▶ Task goal
Please retype every item below word for word, without the pictures.

▶ Exercise data
-------------------------

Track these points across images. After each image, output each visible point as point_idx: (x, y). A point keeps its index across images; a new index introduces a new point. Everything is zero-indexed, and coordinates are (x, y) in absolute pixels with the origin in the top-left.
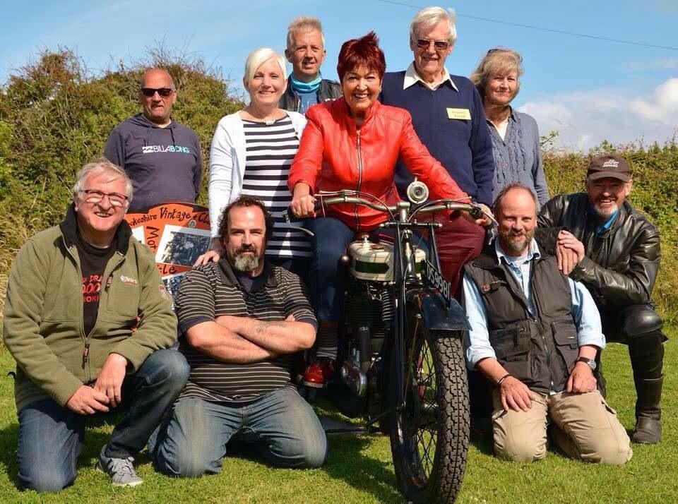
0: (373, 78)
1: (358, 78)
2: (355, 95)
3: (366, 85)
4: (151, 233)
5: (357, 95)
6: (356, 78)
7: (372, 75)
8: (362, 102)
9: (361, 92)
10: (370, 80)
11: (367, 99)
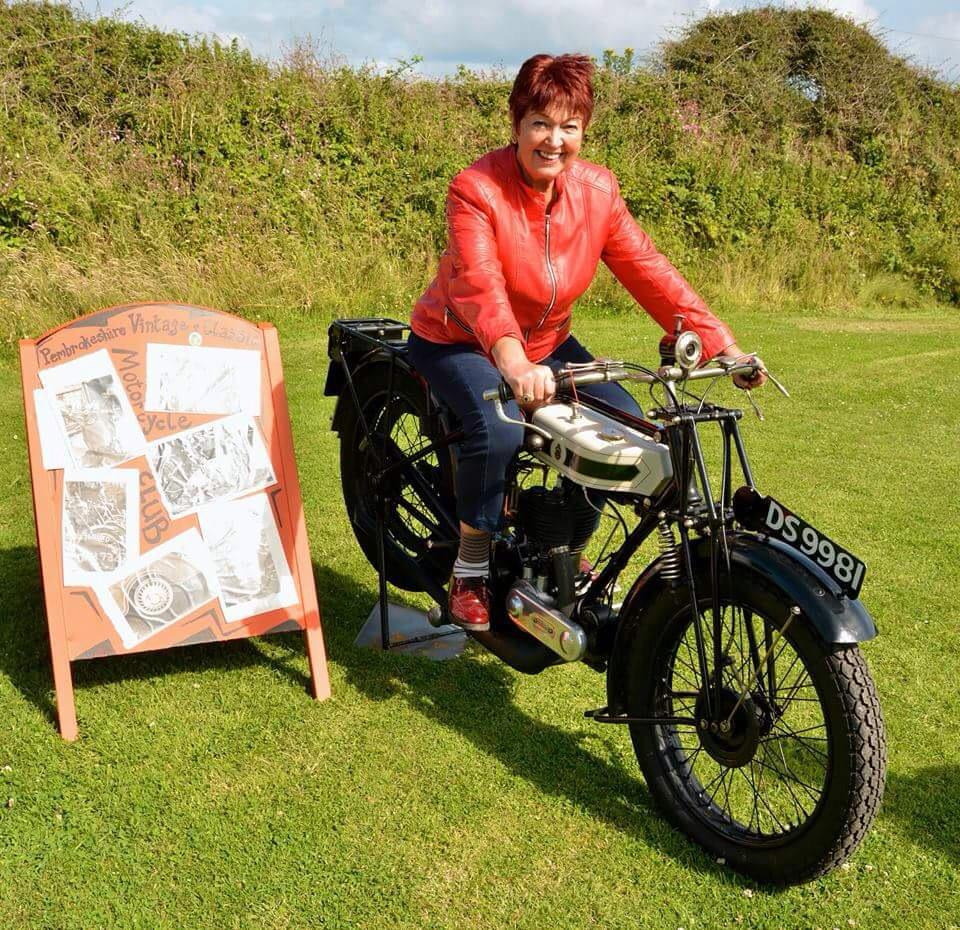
0: (575, 127)
1: (550, 125)
2: (538, 152)
3: (562, 140)
4: (125, 360)
5: (542, 154)
6: (546, 125)
7: (572, 123)
8: (550, 166)
9: (551, 149)
10: (569, 130)
11: (559, 162)
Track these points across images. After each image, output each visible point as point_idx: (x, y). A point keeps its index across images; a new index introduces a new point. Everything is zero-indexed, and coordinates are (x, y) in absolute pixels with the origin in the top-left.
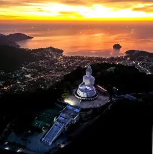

-------------------------

▶ Output for this exercise
Track these points across images. After each image, output each visible point as point_idx: (x, y). A point keeps its index across images; a new index introduces a new point. Everything is zero-indexed, and coordinates are (x, y) in absolute pixels with the origin in the top-left.
0: (373, 78)
1: (358, 78)
2: (355, 95)
3: (366, 85)
4: (151, 233)
5: (357, 95)
6: (356, 78)
7: (372, 75)
8: (362, 102)
9: (361, 92)
10: (370, 80)
11: (367, 99)
0: (575, 127)
1: (550, 125)
2: (538, 152)
3: (562, 140)
4: (125, 360)
5: (542, 154)
6: (546, 125)
7: (572, 123)
8: (550, 166)
9: (551, 149)
10: (569, 130)
11: (559, 162)
Track these points across images. After each image, output each visible point as point_idx: (x, y). A point keeps its index across images; a new index introduces a new point. Everything is zero-indexed, and coordinates are (x, y) in absolute pixels with the origin in the top-left.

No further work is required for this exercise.